It appears that the CamelBak Advertising department reads my blog. Their new slogan is "hydrate or die." I noticed this on a Camelback worn by a fellow traveler this weekend at the airport and had a brief moment of panic.
First some background: I'm not a drinker. I just hate it. Why pour liquid into your belly when you could fill it up with something delicious like Hot Pockets or ginger snaps instead? Plus it's inconvenient to have to go running to the bathroom like a maniac multiple times a day. So I have declared my body a liquid free zone. Water is boring, bathrooms are gross, and I've evolved. I know 70% of the human body is supposedly made of water but my body has adapted to something more like 30 or 40% because I must only get a cup of water a day (those darn fruit are full of it!).
But the Camelbak mandate struck a long-forgotten chord. I had a conversation this weekend with a woman who told me that her husband had gone on a hike without proper hydration and his body had shut down on him. The water moved from inside his cells to his bloodstream to maintain the needed amount of blood.
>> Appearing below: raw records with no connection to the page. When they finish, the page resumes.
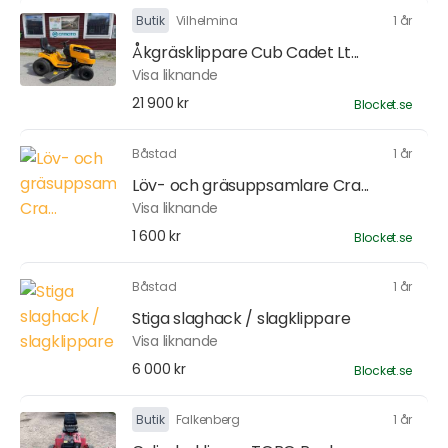
Butik
Vilhelmina
1 år
Åkgräsklippare Cub Cadet Lt...
Visa liknande
21 900 kr
Blocket.se
Båstad
1 år
Löv- och gräsuppsamlare Cra...
Visa liknande
1 600 kr
Blocket.se
Båstad
1 år
Stiga slaghack / slagklippare
Visa liknande
6 000 kr
Blocket.se
Butik
Falkenberg
1 år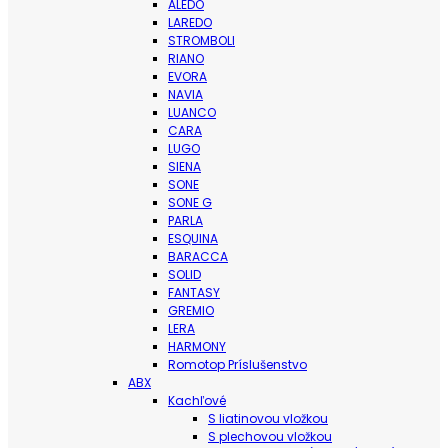
ALEDO
LAREDO
STROMBOLI
RIANO
EVORA
NAVIA
LUANCO
CARA
LUGO
SIENA
SONE
SONE G
PARLA
ESQUINA
BARACCA
SOLID
FANTASY
GREMIO
LERA
HARMONY
Romotop Príslušenstvo
ABX
Kachľové
S liatinovou vložkou
S plechovou vložkou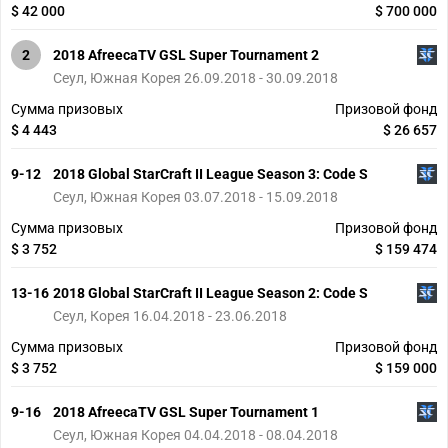
$ 42 000
$ 700 000
2
2018 AfreecaTV GSL Super Tournament 2
Сеул, Южная Корея 26.09.2018 - 30.09.2018
Сумма призовых
Призовой фонд
$ 4 443
$ 26 657
9-12
2018 Global StarCraft II League Season 3: Code S
Сеул, Южная Корея 03.07.2018 - 15.09.2018
Сумма призовых
Призовой фонд
$ 3 752
$ 159 474
13-16
2018 Global StarCraft II League Season 2: Code S
Сеул, Корея 16.04.2018 - 23.06.2018
Сумма призовых
Призовой фонд
$ 3 752
$ 159 000
9-16
2018 AfreecaTV GSL Super Tournament 1
Сеул, Южная Корея 04.04.2018 - 08.04.2018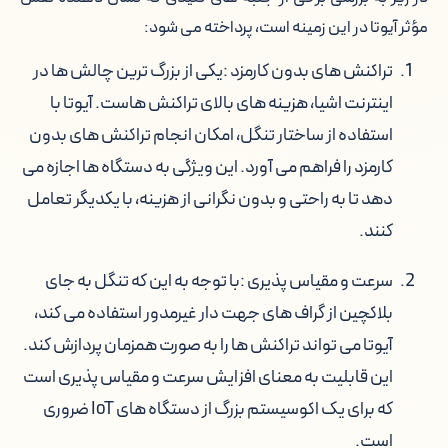
مؤثر آیوتا در این زمینه است، پرداخته می شود:
تراکنش های بدون کارمزد
:یکی از بزرگ ترین چالش ها در
اینترنت اشیا، هزینه های بالای تراکنش هاست. آیوتا با
استفاده از ساختار تنگل، امکان انجام تراکنش های بدون
کارمزد را فراهم می آورد. این ویژگی به دستگاه ها اجازه می
دهد تا به راحتی و بدون نگرانی از هزینه، با یکدیگر تعامل
کنند.
سرعت و مقیاس پذیری
:با توجه به این که تنگل به جای
بلاکچین از گراف های جهت دار غیرمدور استفاده می کند،
آیوتا می تواند تراکنش ها را به صورت همزمان پردازش کند.
این قابلیت به معنای افزایش سرعت و مقیاس پذیری است
که برای یک اکوسیستم بزرگ از دستگاه های IoT ضروری
است.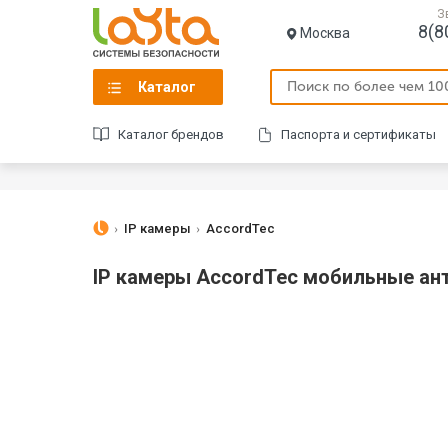
З
8(8
Москва
Каталог
Каталог брендов
Паспорта и сертификаты
IP камеры
AccordTec
IP камеры AccordTec мобильные ан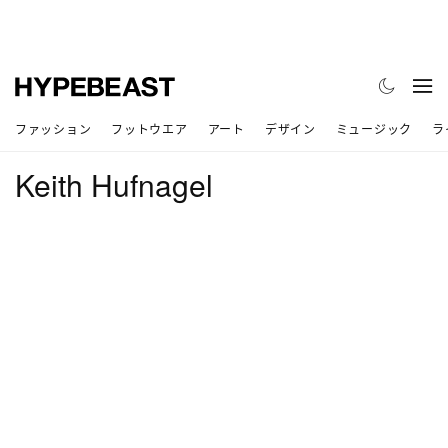
ファッション
フットウエア
アート
デザイン
ミュージック
ラ
Keith Hufnagel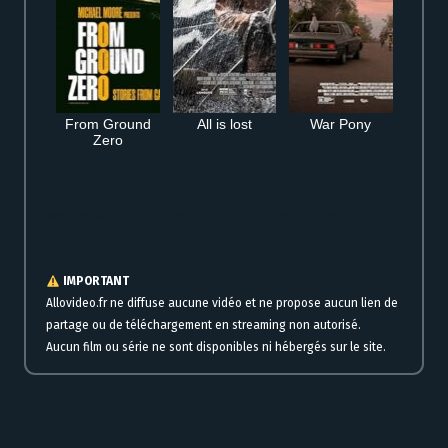
From Ground
All is lost
War Pony
Zero
Regarder Akhanda VO en streaming HD complet gratuit en ligne
immédiatement
IMPORTANT
Allovideo.fr ne diffuse aucune vidéo et ne propose aucun lien de
partage ou de téléchargement en streaming non autorisé.
Aucun film ou série ne sont disponibles ni hébergés sur le site.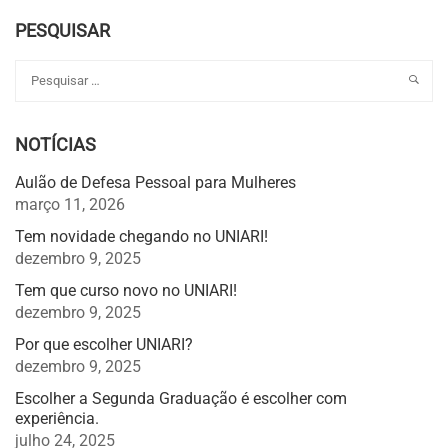
PESQUISAR
NOTÍCIAS
Aulão de Defesa Pessoal para Mulheres
março 11, 2026
Tem novidade chegando no UNIARI!
dezembro 9, 2025
Tem que curso novo no UNIARI!
dezembro 9, 2025
Por que escolher UNIARI?
dezembro 9, 2025
Escolher a Segunda Graduação é escolher com
experiência.
julho 24, 2025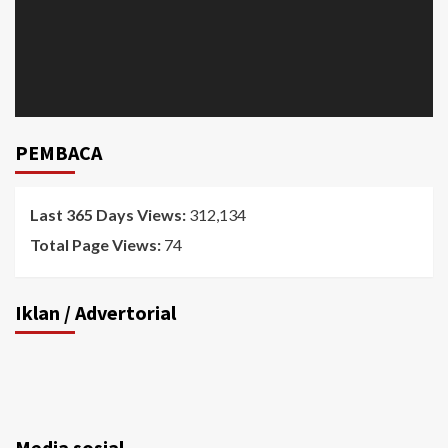
PEMBACA
Last 365 Days Views:
312,134
Total Page Views:
74
Iklan / Advertorial
Media sosial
As dehydration continued, his body tissues began to dry out, and his cells shriveled and malfunctioned. She said it took her husband three years to get over it. So I was worried. Hydrate or Die might be more than a cute little catch phrase for Camelbak's Advertising Department. It might actually be true.
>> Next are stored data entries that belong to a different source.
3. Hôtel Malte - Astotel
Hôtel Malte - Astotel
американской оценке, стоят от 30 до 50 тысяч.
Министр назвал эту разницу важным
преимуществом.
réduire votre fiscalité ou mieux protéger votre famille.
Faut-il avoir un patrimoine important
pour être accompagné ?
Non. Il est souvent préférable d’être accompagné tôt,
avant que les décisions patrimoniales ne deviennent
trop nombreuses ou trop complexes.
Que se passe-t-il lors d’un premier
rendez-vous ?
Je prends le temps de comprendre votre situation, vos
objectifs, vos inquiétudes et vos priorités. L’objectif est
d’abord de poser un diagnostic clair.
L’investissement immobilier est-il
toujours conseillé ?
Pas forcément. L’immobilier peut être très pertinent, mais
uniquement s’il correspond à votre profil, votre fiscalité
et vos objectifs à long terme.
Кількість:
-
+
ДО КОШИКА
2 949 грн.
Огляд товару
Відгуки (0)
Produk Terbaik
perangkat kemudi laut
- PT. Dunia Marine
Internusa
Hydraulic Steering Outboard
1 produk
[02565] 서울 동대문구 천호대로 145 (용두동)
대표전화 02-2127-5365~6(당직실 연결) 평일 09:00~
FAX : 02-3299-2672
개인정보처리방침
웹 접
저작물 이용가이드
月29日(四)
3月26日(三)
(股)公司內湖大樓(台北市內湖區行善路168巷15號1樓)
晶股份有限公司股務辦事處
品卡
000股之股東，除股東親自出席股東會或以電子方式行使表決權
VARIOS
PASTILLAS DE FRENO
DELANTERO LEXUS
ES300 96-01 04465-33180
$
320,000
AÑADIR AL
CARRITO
I've tried the hydration route a few times in my life, each time with devastating consequences. The highly embarrassing sound of water sloshing around in my belly, the discomfort of waiting indefinitely for the one-holer in a nasty gas station and the absolute horror when instead of being able to enjoy my $30 meal at a nice restaurant, I inadvertently fill up on water because of overattentive waiters and their relentless water pitchers. I hate the stuff. It plagues me with its huffy threats of dehydration and metabolic malfunctions. And yet the hypochondriac in me can't help but worry.
But it's no use. My water days are over and if Camelbak really means it, I guess I better just Die because there's no way I can go back to the liquid dependancy water demands of the rest of the world. I won't be intimidated by its claims of omnipotency, true though they may be. We've all got to go someday and I'm happier to die defending a principle rather than a random disease that springs up out of nowhere and kills indiscriminately. I should send a letter to Camelbak recommending a new slogan "Hydrate or Die a Pleasant, Comfortable, Dry Death." The latter sounds much nicer to me.